No spam, just a question.  I recently had a $30 order on Etsy.  I have just been contacted by the customer that 2 weeks after tracking says package was delivered that they did not get it.  They do not seem to hold me to any fault, just wanted information to go after the post office with.  I have an account with USPS and printed the shipping label (flat rate box) online so it came with delivery conformation.  The address was to a apartment.  This is a first for me.  What would be the right thing for me to do in this situation?  I have given them all the info they asked for and told them I am sorry this happened and asked they keep me informed.

Any thoughts?

Bruce


----------



## Saltysteele (Sep 12, 2009)

if i were your customer, i'd feel reassured.  you have to remember, they are worried about getting scammed, too (not saying you don't realize this).  i'd feel better, knowing that the seller actually shipped it, and didn't just take my money and run.

the delivery confirmation does state it's been delivered or anything?  how long's it been?


----------



## SilverMaple (Sep 12, 2009)

Have they checked with neighbors?  I've had orders I've sent 'picked up' by neighbors after delivery; usually by a well-meaning neighbor who doesn't want it to sit out in the rain, etc. and often forgotten.  Once by someone to stole the package.


----------



## Tabitha (Sep 13, 2009)

DElivery confirmation just means the postman confirms it has been dropped off. It does not mean they left it w/ the person it was addressed to or even with a person at all. They could have laid it on the door step. 

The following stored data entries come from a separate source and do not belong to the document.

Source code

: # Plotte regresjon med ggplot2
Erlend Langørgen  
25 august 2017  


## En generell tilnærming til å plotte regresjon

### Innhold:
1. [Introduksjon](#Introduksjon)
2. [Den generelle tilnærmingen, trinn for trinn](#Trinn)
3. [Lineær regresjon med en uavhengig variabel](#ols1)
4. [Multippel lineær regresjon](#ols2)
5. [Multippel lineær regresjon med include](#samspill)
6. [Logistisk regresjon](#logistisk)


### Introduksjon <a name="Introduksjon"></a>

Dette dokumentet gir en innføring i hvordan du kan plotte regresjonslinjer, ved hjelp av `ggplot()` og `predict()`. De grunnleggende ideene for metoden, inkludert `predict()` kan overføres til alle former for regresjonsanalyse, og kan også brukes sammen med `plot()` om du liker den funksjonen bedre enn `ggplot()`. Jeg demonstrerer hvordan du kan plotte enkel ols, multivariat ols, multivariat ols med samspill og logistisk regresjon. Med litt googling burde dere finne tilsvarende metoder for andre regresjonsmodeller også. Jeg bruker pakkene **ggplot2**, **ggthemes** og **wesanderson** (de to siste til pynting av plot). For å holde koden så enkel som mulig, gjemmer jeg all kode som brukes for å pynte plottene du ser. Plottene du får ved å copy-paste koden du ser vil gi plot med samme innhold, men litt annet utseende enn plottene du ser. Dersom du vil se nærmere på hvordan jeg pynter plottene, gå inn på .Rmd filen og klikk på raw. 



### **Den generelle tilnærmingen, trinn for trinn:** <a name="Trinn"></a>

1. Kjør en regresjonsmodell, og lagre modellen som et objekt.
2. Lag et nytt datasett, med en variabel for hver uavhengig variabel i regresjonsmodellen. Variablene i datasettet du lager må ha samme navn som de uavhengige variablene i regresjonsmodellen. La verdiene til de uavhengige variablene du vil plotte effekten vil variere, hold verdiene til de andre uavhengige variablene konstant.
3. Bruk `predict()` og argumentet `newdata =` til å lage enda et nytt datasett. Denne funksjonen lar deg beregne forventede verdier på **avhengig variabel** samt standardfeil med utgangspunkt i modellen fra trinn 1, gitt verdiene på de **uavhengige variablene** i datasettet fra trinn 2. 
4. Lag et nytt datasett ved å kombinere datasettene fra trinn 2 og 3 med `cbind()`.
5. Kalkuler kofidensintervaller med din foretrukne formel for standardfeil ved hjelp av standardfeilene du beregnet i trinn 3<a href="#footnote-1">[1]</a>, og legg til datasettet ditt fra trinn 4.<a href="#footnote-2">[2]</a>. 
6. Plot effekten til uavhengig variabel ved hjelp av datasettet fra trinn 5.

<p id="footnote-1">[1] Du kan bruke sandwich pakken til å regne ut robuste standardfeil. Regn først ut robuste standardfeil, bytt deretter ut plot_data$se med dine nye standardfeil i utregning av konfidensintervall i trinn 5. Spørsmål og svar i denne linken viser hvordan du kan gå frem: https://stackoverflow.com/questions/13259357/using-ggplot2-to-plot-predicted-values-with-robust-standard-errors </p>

Without insurance, you are not obligated to replace it. I probably would though, just to go above & beyond their expectations.


----------



## MsBien (Sep 14, 2009)

I'd be inclined to send them another shipment too, partly because they DIDN'T ask for that.  As a customer I'd be thrilled to be treated that way.

Stacie


----------



## Guest (Sep 14, 2009)

If they have exhausted all other possibility's , neighbors etc . I would send a replacement . They will likely  tell friends and family what an awesome business ethic you have and that lost order will be more than made up for .

Kitn


----------



## Bigmoose (Sep 17, 2009)

*lost shipment update*

From my orignal post you know I had an order that delivery conformation said was delivered at the end of August.  Well the customer contacted me yesterday and said the package arrived earlier that day and she was very excited to finally have it.  Hmmmmmm.  Anyone else ever have this happen to them?

Bruce


----------



## Rosey (Sep 17, 2009)

could it be that the people that got it sent it back and it just sat for a while before coming back to her? Strange!


----------



## SilverMaple (Sep 17, 2009)

Did the delivery person hit the wrong button on the machine?  Perhaps they meant to try delivery later if nobody was home, and hit 'delivery confirmation' instead?


----------